Но, когда мы прибыли в Днепропетровск, выяснилось, что офицерский вагон пуст. Из пятидесяти офицеров в нём остался один сильно потрёпанный капитан Иванов, поведавший мне, что он пытался воспротивиться организации побега, за что его избили и хотели придушить. В окно сначала вылез лётчик Саша. Он пробрался к двери, открыл её, офицеры начали выпрыгивать, а конвой, увидев с паровоза такое дело, открыл огонь. Я очень жалел, что мне не удалось бежать с офицерами, и был рад за них, особенно за Сашку.
В Днепропетровске нас поместили в тюрьму с окнами, закрытыми деревянными щитами во времена Ежова. Готовясь к побегу, я не хотел отдавать свои сапоги, и в то же время, лучше было бы выглядеть как рядовому, ведь офицеру бежать труднее. При осмотрах и обысках я начал лавировать – где заявлю что я офицер, где скажу что рядовой. И, что было важно, так удалось остаться в сапогах. А затеряться среди тысяч солдат, расселившихся в камерах и на улице, было нетрудно.
За время переезда мне пришлось дня три поголодать, то есть не есть вообще ничего, и моему желудку такая диета пошла на пользу. Да и в Днепропетровском лагере кормили, можно сказать, хорошо. Два раза в день по литру густой лапши и приличной порции чёрного хлеба. Говорили, что лагерь снабжался националистическим украинским правительством. Пробыв там дня три, я начал организовывать «бригаду» для побега. Быстро договорился с одним, тоже выздоровевшим, ветеринарным фельдшером Михаилом из Белоруссии и с Яковом Жогло из села Чупаховка Ахтырского района Сумской области. Согласился бежать и невысокого роста сантехник из Нового Афона.
Одиннадцатого августа большую колонну повели на посадку в вагоны. Мы четверо держались друг друга. Нужно было занять место у вагонного окошка, но там уже сидели грузин и здоровяк-русский. Они о чем-то шептались.
В обычном двадцатитонном товарном вагоне тех времен помещались пятьдесят человек. Ложатся головами к стенкам по двадцать пять человек, ноги в середине. Посреди вагона – параша. Два маленьких окна, расположенных по диагонали на уровне человеческой головы, заделаны густой сеткой из колючей проволоки. На крыше нашего вагона со стороны площадки установлена будка, в которой сидели два охранника из крымских татар. И то, что на нашем вагоне ехал конвой, значительно усложняло положение.

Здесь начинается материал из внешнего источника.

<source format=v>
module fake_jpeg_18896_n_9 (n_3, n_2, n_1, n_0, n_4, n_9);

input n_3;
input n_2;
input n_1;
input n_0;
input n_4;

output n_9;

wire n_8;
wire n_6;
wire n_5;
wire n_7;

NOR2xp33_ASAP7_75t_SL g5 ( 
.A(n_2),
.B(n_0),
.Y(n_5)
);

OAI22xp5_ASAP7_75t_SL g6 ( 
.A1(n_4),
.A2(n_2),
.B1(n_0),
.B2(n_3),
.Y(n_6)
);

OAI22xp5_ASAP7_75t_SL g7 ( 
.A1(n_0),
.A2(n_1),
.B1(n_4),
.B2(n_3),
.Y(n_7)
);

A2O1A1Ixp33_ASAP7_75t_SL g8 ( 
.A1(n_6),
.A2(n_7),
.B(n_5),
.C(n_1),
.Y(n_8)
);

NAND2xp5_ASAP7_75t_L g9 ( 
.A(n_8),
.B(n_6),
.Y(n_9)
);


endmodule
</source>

Я лежу рядом с грузином, слева от меня Михаил, напротив – Жогло, а техник из Нового Афона почему-то лёг в другом углу вагона. Шепчемся с Мишкой – что делать? Решил поговорить с соседями по душам. Объясняю им, кто мы и чего хотим. Русский здоровяк, оказавшийся каменотесом из Тбилиси, приветствует наше решение, уступает место, сам бежать отказывается и говорит: раз уж судьба так сложилась, поеду в Германию, посмотрю, как там живут, может, повышу свою квалификацию, а потом свои знания отдам Родине. Так и сказал: «Отдам Родине».

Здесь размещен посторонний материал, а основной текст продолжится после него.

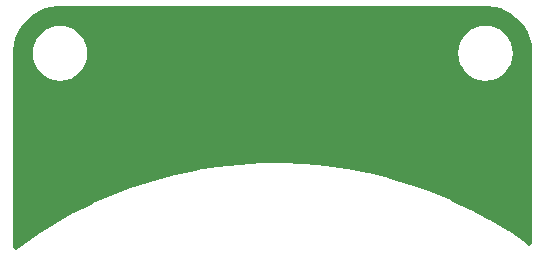
<source format=gtl>
G04*
G04 #@! TF.GenerationSoftware,Altium Limited,Altium Designer,19.1.5 (86)*
G04*
G04 Layer_Physical_Order=1*
G04 Layer_Color=255*
%FSLAX25Y25*%
%MOIN*%
G70*
G01*
G75*
G36*
X73938Y15445D02*
X75928Y14912D01*
X77831Y14124D01*
X79615Y13094D01*
X81249Y11840D01*
X82706Y10383D01*
X83960Y8749D01*
X84990Y6965D01*
X85778Y5062D01*
X86311Y3072D01*
X86580Y1030D01*
Y0D01*
Y-63628D01*
X85506Y-64163D01*
X84591Y-63474D01*
X84504Y-63425D01*
X84429Y-63358D01*
X78603Y-59414D01*
X78513Y-59369D01*
X78435Y-59306D01*
X72418Y-55660D01*
X72326Y-55620D01*
X72244Y-55561D01*
X66051Y-52222D01*
X65957Y-52186D01*
X65873Y-52132D01*
X59520Y-49109D01*
X59425Y-49078D01*
X59338Y-49027D01*
X52841Y-46328D01*
X52744Y-46302D01*
X52654Y-46256D01*
X46029Y-43887D01*
X45931Y-43865D01*
X45840Y-43824D01*
X39104Y-41791D01*
X39005Y-41775D01*
X38912Y-41738D01*
X32083Y-40047D01*
X31983Y-40036D01*
X31887Y-40004D01*
X24982Y-38658D01*
X24881Y-38652D01*
X24785Y-38625D01*
X17820Y-37628D01*
X17720Y-37627D01*
X17622Y-37605D01*
X10616Y-36960D01*
X10515Y-36964D01*
X10416Y-36947D01*
X3387Y-36655D01*
X3287Y-36664D01*
X3187Y-36652D01*
X-3848Y-36715D01*
X-3948Y-36729D01*
X-4048Y-36721D01*
X-11071Y-37138D01*
X-11170Y-37157D01*
X-11270Y-37154D01*
X-18263Y-37924D01*
X-18361Y-37948D01*
X-18462Y-37951D01*
X-25407Y-39071D01*
X-25504Y-39099D01*
X-25604Y-39107D01*
X-32484Y-40576D01*
X-32579Y-40609D01*
X-32679Y-40622D01*
X-39477Y-42434D01*
X-39570Y-42473D01*
X-39669Y-42491D01*
X-46367Y-44643D01*
X-46457Y-44686D01*
X-46555Y-44709D01*
X-53137Y-47195D01*
X-53225Y-47243D01*
X-53322Y-47271D01*
X-59770Y-50085D01*
X-59856Y-50137D01*
X-59951Y-50170D01*
X-66249Y-53305D01*
X-66333Y-53361D01*
X-66426Y-53398D01*
X-72558Y-56847D01*
X-72639Y-56907D01*
X-72730Y-56949D01*
X-78681Y-60701D01*
X-78759Y-60765D01*
X-78848Y-60812D01*
X-84603Y-64859D01*
X-84677Y-64927D01*
X-84763Y-64978D01*
X-85502Y-65555D01*
X-86580Y-65029D01*
Y0D01*
Y1030D01*
X-86311Y3072D01*
X-85778Y5062D01*
X-84990Y6965D01*
X-83960Y8749D01*
X-82706Y10383D01*
X-81249Y11840D01*
X-79615Y13094D01*
X-77831Y14124D01*
X-75928Y14912D01*
X-73938Y15445D01*
X-71896Y15714D01*
X71896D01*
X73938Y15445D01*
D02*
G37*
%LPC*%
G36*
X70866Y9118D02*
X69087Y8943D01*
X67377Y8424D01*
X65800Y7581D01*
X64419Y6447D01*
X63285Y5066D01*
X62442Y3489D01*
X61923Y1779D01*
X61748Y0D01*
X61923Y-1779D01*
X62442Y-3489D01*
X63285Y-5066D01*
X64419Y-6447D01*
X65800Y-7581D01*
X67377Y-8424D01*
X69087Y-8943D01*
X70866Y-9118D01*
X72645Y-8943D01*
X74355Y-8424D01*
X75932Y-7581D01*
X77314Y-6447D01*
X78447Y-5066D01*
X79290Y-3489D01*
X79809Y-1779D01*
X79984Y0D01*
X79809Y1779D01*
X79290Y3489D01*
X78447Y5066D01*
X77314Y6447D01*
X75932Y7581D01*
X74355Y8424D01*
X72645Y8943D01*
X70866Y9118D01*
D02*
G37*
G36*
X-70866D02*
X-72645Y8943D01*
X-74355Y8424D01*
X-75932Y7581D01*
X-77314Y6447D01*
X-78447Y5066D01*
X-79290Y3489D01*
X-79809Y1779D01*
X-79984Y0D01*
X-79809Y-1779D01*
X-79290Y-3489D01*
X-78447Y-5066D01*
X-77314Y-6447D01*
X-75932Y-7581D01*
X-74355Y-8424D01*
X-72645Y-8943D01*
X-70866Y-9118D01*
X-69087Y-8943D01*
X-67377Y-8424D01*
X-65800Y-7581D01*
X-64419Y-6447D01*
X-63285Y-5066D01*
X-62442Y-3489D01*
X-61923Y-1779D01*
X-61748Y0D01*
X-61923Y1779D01*
X-62442Y3489D01*
X-63285Y5066D01*
X-64419Y6447D01*
X-65800Y7581D01*
X-67377Y8424D01*
X-69087Y8943D01*
X-70866Y9118D01*
D02*
G37*
%LPD*%
M02*

</source>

Мы лежим и слушаем разговоры пьяных конвоиров. Миновали Днепродзержинск. Темно, скоро одиннадцать часов, конвоиры умолкли – уснули, пора «стартовать». Встаю, подтягиваюсь на деревянной балке и ударом ног выламываю сетку. С противоположного конца вагона раздается незнакомый голос: «Лёшка, ты что?! Брось это дело. Нас всех за тебя расстреляют». Стало ясно, что кто-то настучал этому человеку о нашем побеге. Это сделал струсивший техник из Нового Афона. Я ответил: «Давайте бежать все вместе». – «Нет, – ответил голос. – Сейчас бежать не время: на ходу поезда, да ещё с охраной над головой. Это значит остаться без головы». Три человека двинулись с того края, чтобы помешать нашему побегу. Мишка был рядом со мной, я начал будить Жогло. Тот не «просыпался». Я понял, что он струсил. К нам присоединились ещё двое – Тимофей Кучеров из Башкирии и работник НКВД из Константиновки. Камнетес и грузин встали на нашу защиту. Помню, камнетес сказал: «Если струсили, сидите на месте. Они молодцы. Они добьются своего и ещё ордена получат». В вагоне началась свалка. Я быстро накинул бывшее при мне одеяло на проволоку, чтобы не зацепиться, и вылез на буфера. За мной вылез Мишка, за ним Тимофей Кучеров и энкавэдэшник. Мы слышали крики в вагоне и боялись, что проснутся конвоиры. Но они, очевидно, были пьяны и спали. Я увидел, как снимается одеяло, поднимается сетка и чем-то твердым прибивают гвозди. Сетка встала на место, вагон успокоился (это было в ночь с 11 на 12 августа).